15–25 avril 1912.

Le 15 avril, je faisais mes adieux au capitaine B., que je ne devais plus revoir jusqu’à mon retour en France. Je partais avec une petite escorte pour le campement de S., où je devais prendre le commandement d’une nouvelle unité méhariste. Je n’emmenais avec moi que mes domestiques et quelques partisans, qui tenaient à suivre ma fortune jusqu’au bout. Parmi ceux-ci se trouvaient Sidia Oued Aleïa, son cousin Lazam, El Kounti Oued Daoula, le chef goumier Amoïd Oued Marabot, Brahim Oued Ahmed Chengor — braves gens qui ont pour moi un touchant dévouement, et à qui toutes les routes franchies ensemble m’ont singulièrement attaché.

A Mabrouk, à l’extrémité de l’Azefal, nous nous trouvons au seuil d’une immense région, que je vais être forcé de traverser de l’est à l’ouest. C’est le pays de Tiris, vaste « pénéplaine, dit M. Chudeau, où les seuls reliefs sont des dômes granitiques dans la partie orientale, des crêtes de quartzite dans la partie occidentale ». Il s’étend au nord des dunes de l’Azefal jusqu’à hauteur du massif d’El Akrab au nord et du massif d’Idjil, jusqu’à la région montagneuse de l’Adrar Souttouf, à l’ouest, soit sur deux cents kilomètres carrés environ. Cette immense étendue de graviers, coupée de très faibles dépressions et semée d’un véritable archipel de témoins rocheux, souvent fort élevés, se couvre, dans les années où il a plu, de bons pâturages d’herbes. C’est ainsi qu’à la première reconnaissance du Tiris en 1910, les rapports signalaient la région comme un terrain de parcours excellent pour les animaux. Aujourd’hui, après deux ans de sécheresse, on a peine à trouver de loin en loin quelque emplacement favorable aux troupeaux. Les puits sont assez nombreux, mais souvent éloignés de deux à trois jours de marche. Ils ont une profondeur qui varie entre six et quatorze mètres, et donnent une eau souvent salée.

On devine par cette sèche description, que le Tiris présente l’aspect général d’une nature extrêmement épurée. C’est ainsi que le désert, à mesure que l’on marche vers le nord, se simplifie. La terre se dénude encore, les horizons s’élargissent, s’abaissent pour laisser plus de place au ciel. L’œil n’est plus gêné par rien. Il est tout à la grande lumière du soleil. La terre peu à peu fait place au ciel.
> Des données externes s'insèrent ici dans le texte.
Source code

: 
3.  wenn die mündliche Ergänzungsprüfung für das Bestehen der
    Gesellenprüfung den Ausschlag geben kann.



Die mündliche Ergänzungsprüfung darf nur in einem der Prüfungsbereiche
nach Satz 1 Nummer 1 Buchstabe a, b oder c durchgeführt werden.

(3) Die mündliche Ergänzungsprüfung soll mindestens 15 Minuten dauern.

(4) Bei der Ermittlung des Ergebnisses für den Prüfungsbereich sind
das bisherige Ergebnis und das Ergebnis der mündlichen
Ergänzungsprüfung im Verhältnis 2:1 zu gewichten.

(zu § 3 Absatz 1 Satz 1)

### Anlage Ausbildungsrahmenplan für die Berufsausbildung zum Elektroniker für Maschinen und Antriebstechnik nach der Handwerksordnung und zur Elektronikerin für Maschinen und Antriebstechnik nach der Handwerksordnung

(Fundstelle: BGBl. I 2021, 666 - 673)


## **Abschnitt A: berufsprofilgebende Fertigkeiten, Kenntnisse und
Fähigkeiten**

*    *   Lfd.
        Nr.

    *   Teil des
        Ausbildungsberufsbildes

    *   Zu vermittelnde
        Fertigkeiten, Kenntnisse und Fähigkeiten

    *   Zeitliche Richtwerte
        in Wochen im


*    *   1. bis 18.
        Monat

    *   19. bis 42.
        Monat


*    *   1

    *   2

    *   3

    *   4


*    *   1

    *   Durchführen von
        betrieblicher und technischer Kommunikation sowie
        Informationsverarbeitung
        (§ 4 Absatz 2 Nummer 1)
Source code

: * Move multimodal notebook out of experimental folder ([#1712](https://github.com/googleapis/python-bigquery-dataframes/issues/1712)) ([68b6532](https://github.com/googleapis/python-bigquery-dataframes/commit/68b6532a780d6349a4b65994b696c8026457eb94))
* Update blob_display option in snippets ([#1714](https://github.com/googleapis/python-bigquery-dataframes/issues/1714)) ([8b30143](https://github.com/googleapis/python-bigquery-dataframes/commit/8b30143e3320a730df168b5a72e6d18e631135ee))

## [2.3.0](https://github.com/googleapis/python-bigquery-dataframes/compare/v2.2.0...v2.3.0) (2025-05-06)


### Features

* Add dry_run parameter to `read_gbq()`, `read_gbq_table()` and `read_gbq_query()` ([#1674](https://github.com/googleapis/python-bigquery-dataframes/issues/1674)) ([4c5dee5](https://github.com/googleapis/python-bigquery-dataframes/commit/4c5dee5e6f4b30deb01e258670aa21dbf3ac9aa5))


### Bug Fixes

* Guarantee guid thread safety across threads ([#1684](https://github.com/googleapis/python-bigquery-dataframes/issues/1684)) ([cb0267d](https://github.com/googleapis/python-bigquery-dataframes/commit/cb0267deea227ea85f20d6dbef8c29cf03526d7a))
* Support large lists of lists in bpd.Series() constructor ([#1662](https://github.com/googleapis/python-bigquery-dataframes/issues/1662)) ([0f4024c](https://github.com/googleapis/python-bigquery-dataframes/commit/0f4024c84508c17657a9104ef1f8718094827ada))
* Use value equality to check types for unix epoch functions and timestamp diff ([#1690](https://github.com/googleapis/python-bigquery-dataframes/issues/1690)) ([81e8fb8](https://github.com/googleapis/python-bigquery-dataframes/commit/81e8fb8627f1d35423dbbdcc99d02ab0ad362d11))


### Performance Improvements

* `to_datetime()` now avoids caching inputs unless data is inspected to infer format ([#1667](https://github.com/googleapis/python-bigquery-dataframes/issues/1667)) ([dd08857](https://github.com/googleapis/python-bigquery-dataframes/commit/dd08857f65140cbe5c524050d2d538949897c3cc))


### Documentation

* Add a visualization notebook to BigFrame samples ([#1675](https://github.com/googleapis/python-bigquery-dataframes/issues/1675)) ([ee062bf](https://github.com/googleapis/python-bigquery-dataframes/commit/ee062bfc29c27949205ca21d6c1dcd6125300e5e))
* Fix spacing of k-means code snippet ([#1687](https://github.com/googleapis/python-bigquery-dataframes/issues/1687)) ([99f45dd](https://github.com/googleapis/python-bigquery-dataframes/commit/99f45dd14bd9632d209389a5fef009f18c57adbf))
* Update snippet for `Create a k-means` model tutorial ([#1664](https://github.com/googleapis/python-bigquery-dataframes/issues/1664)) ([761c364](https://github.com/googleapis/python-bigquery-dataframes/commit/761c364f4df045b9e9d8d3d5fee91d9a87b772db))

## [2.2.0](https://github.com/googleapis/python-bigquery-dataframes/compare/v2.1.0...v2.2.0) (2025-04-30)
Le 17, nous partîmes de bonne heure. Les cartes portaient soixante-quinze kilomètres entre Arouénit et Bouir el Rzel et, la veille, nous avions fait quarante-cinq kilomètres environ. Je comptais donc qu’il nous restait environ six heures de route pour atteindre le puits. La marche était facile. Nous traversions la plaine du Tiris, et sur le rag dénudé, les chameaux allaient à bonne allure. Mais vers onze heures, la chaleur devint très forte et la marche se ralentit. J’interrogeai le guide. Il me dit que nous étions encore loin du puits. Mais je n’avais pas assez d’eau pour pouvoir camper dans ce désert. Nous continuâmes notre route. Quand je me retournais, je voyais les têtes des hommes qui s’inclinaient, et, courbées sous le soleil, vacillaient… Elles sont de telle maigreur, et si pâles, qu’elles semblent transpercées par la lumière de midi. Images de la force et de la faiblesse. Soumission devant l’astre des jours, image de toute soumission.

A trois heures, nous longeons un petit massif de rochers abrupts. Le puits est proche. La colonne s’arrête en silence, sinon les plaintes rauques des chameaux. Mais encore est-ce un silence lourd de sommeil qu’elles viennent percer, et la noire plaine ne peut pas s’en émouvoir.

Bouiz el Rzel… Le puits est proche le camp. Des hommes, le vêtement serré à la ceinture, halent sur la corde. L’eau est salée. La plaine elle-même a un goût amer. Et seul, notre cœur est de douceur et de reconnaissance.

O terre, ô Dieu, que je voudrais vous remercier !… Il faut prier. Mon être se fond devant l’espace. Le Père du Ciel est là, du fond du ciel. A chaque étape nouvelle, l’on voudrait crier vers lui, et que ce cri aille aussi loin en descendant en nous, et aussi loin en montant vers lui.

Toutes nos épreuves sont bénies. Tous nos instants sont lourds, sont gonflés de bénédiction, et ils s’écoulent dans le silence de Dieu.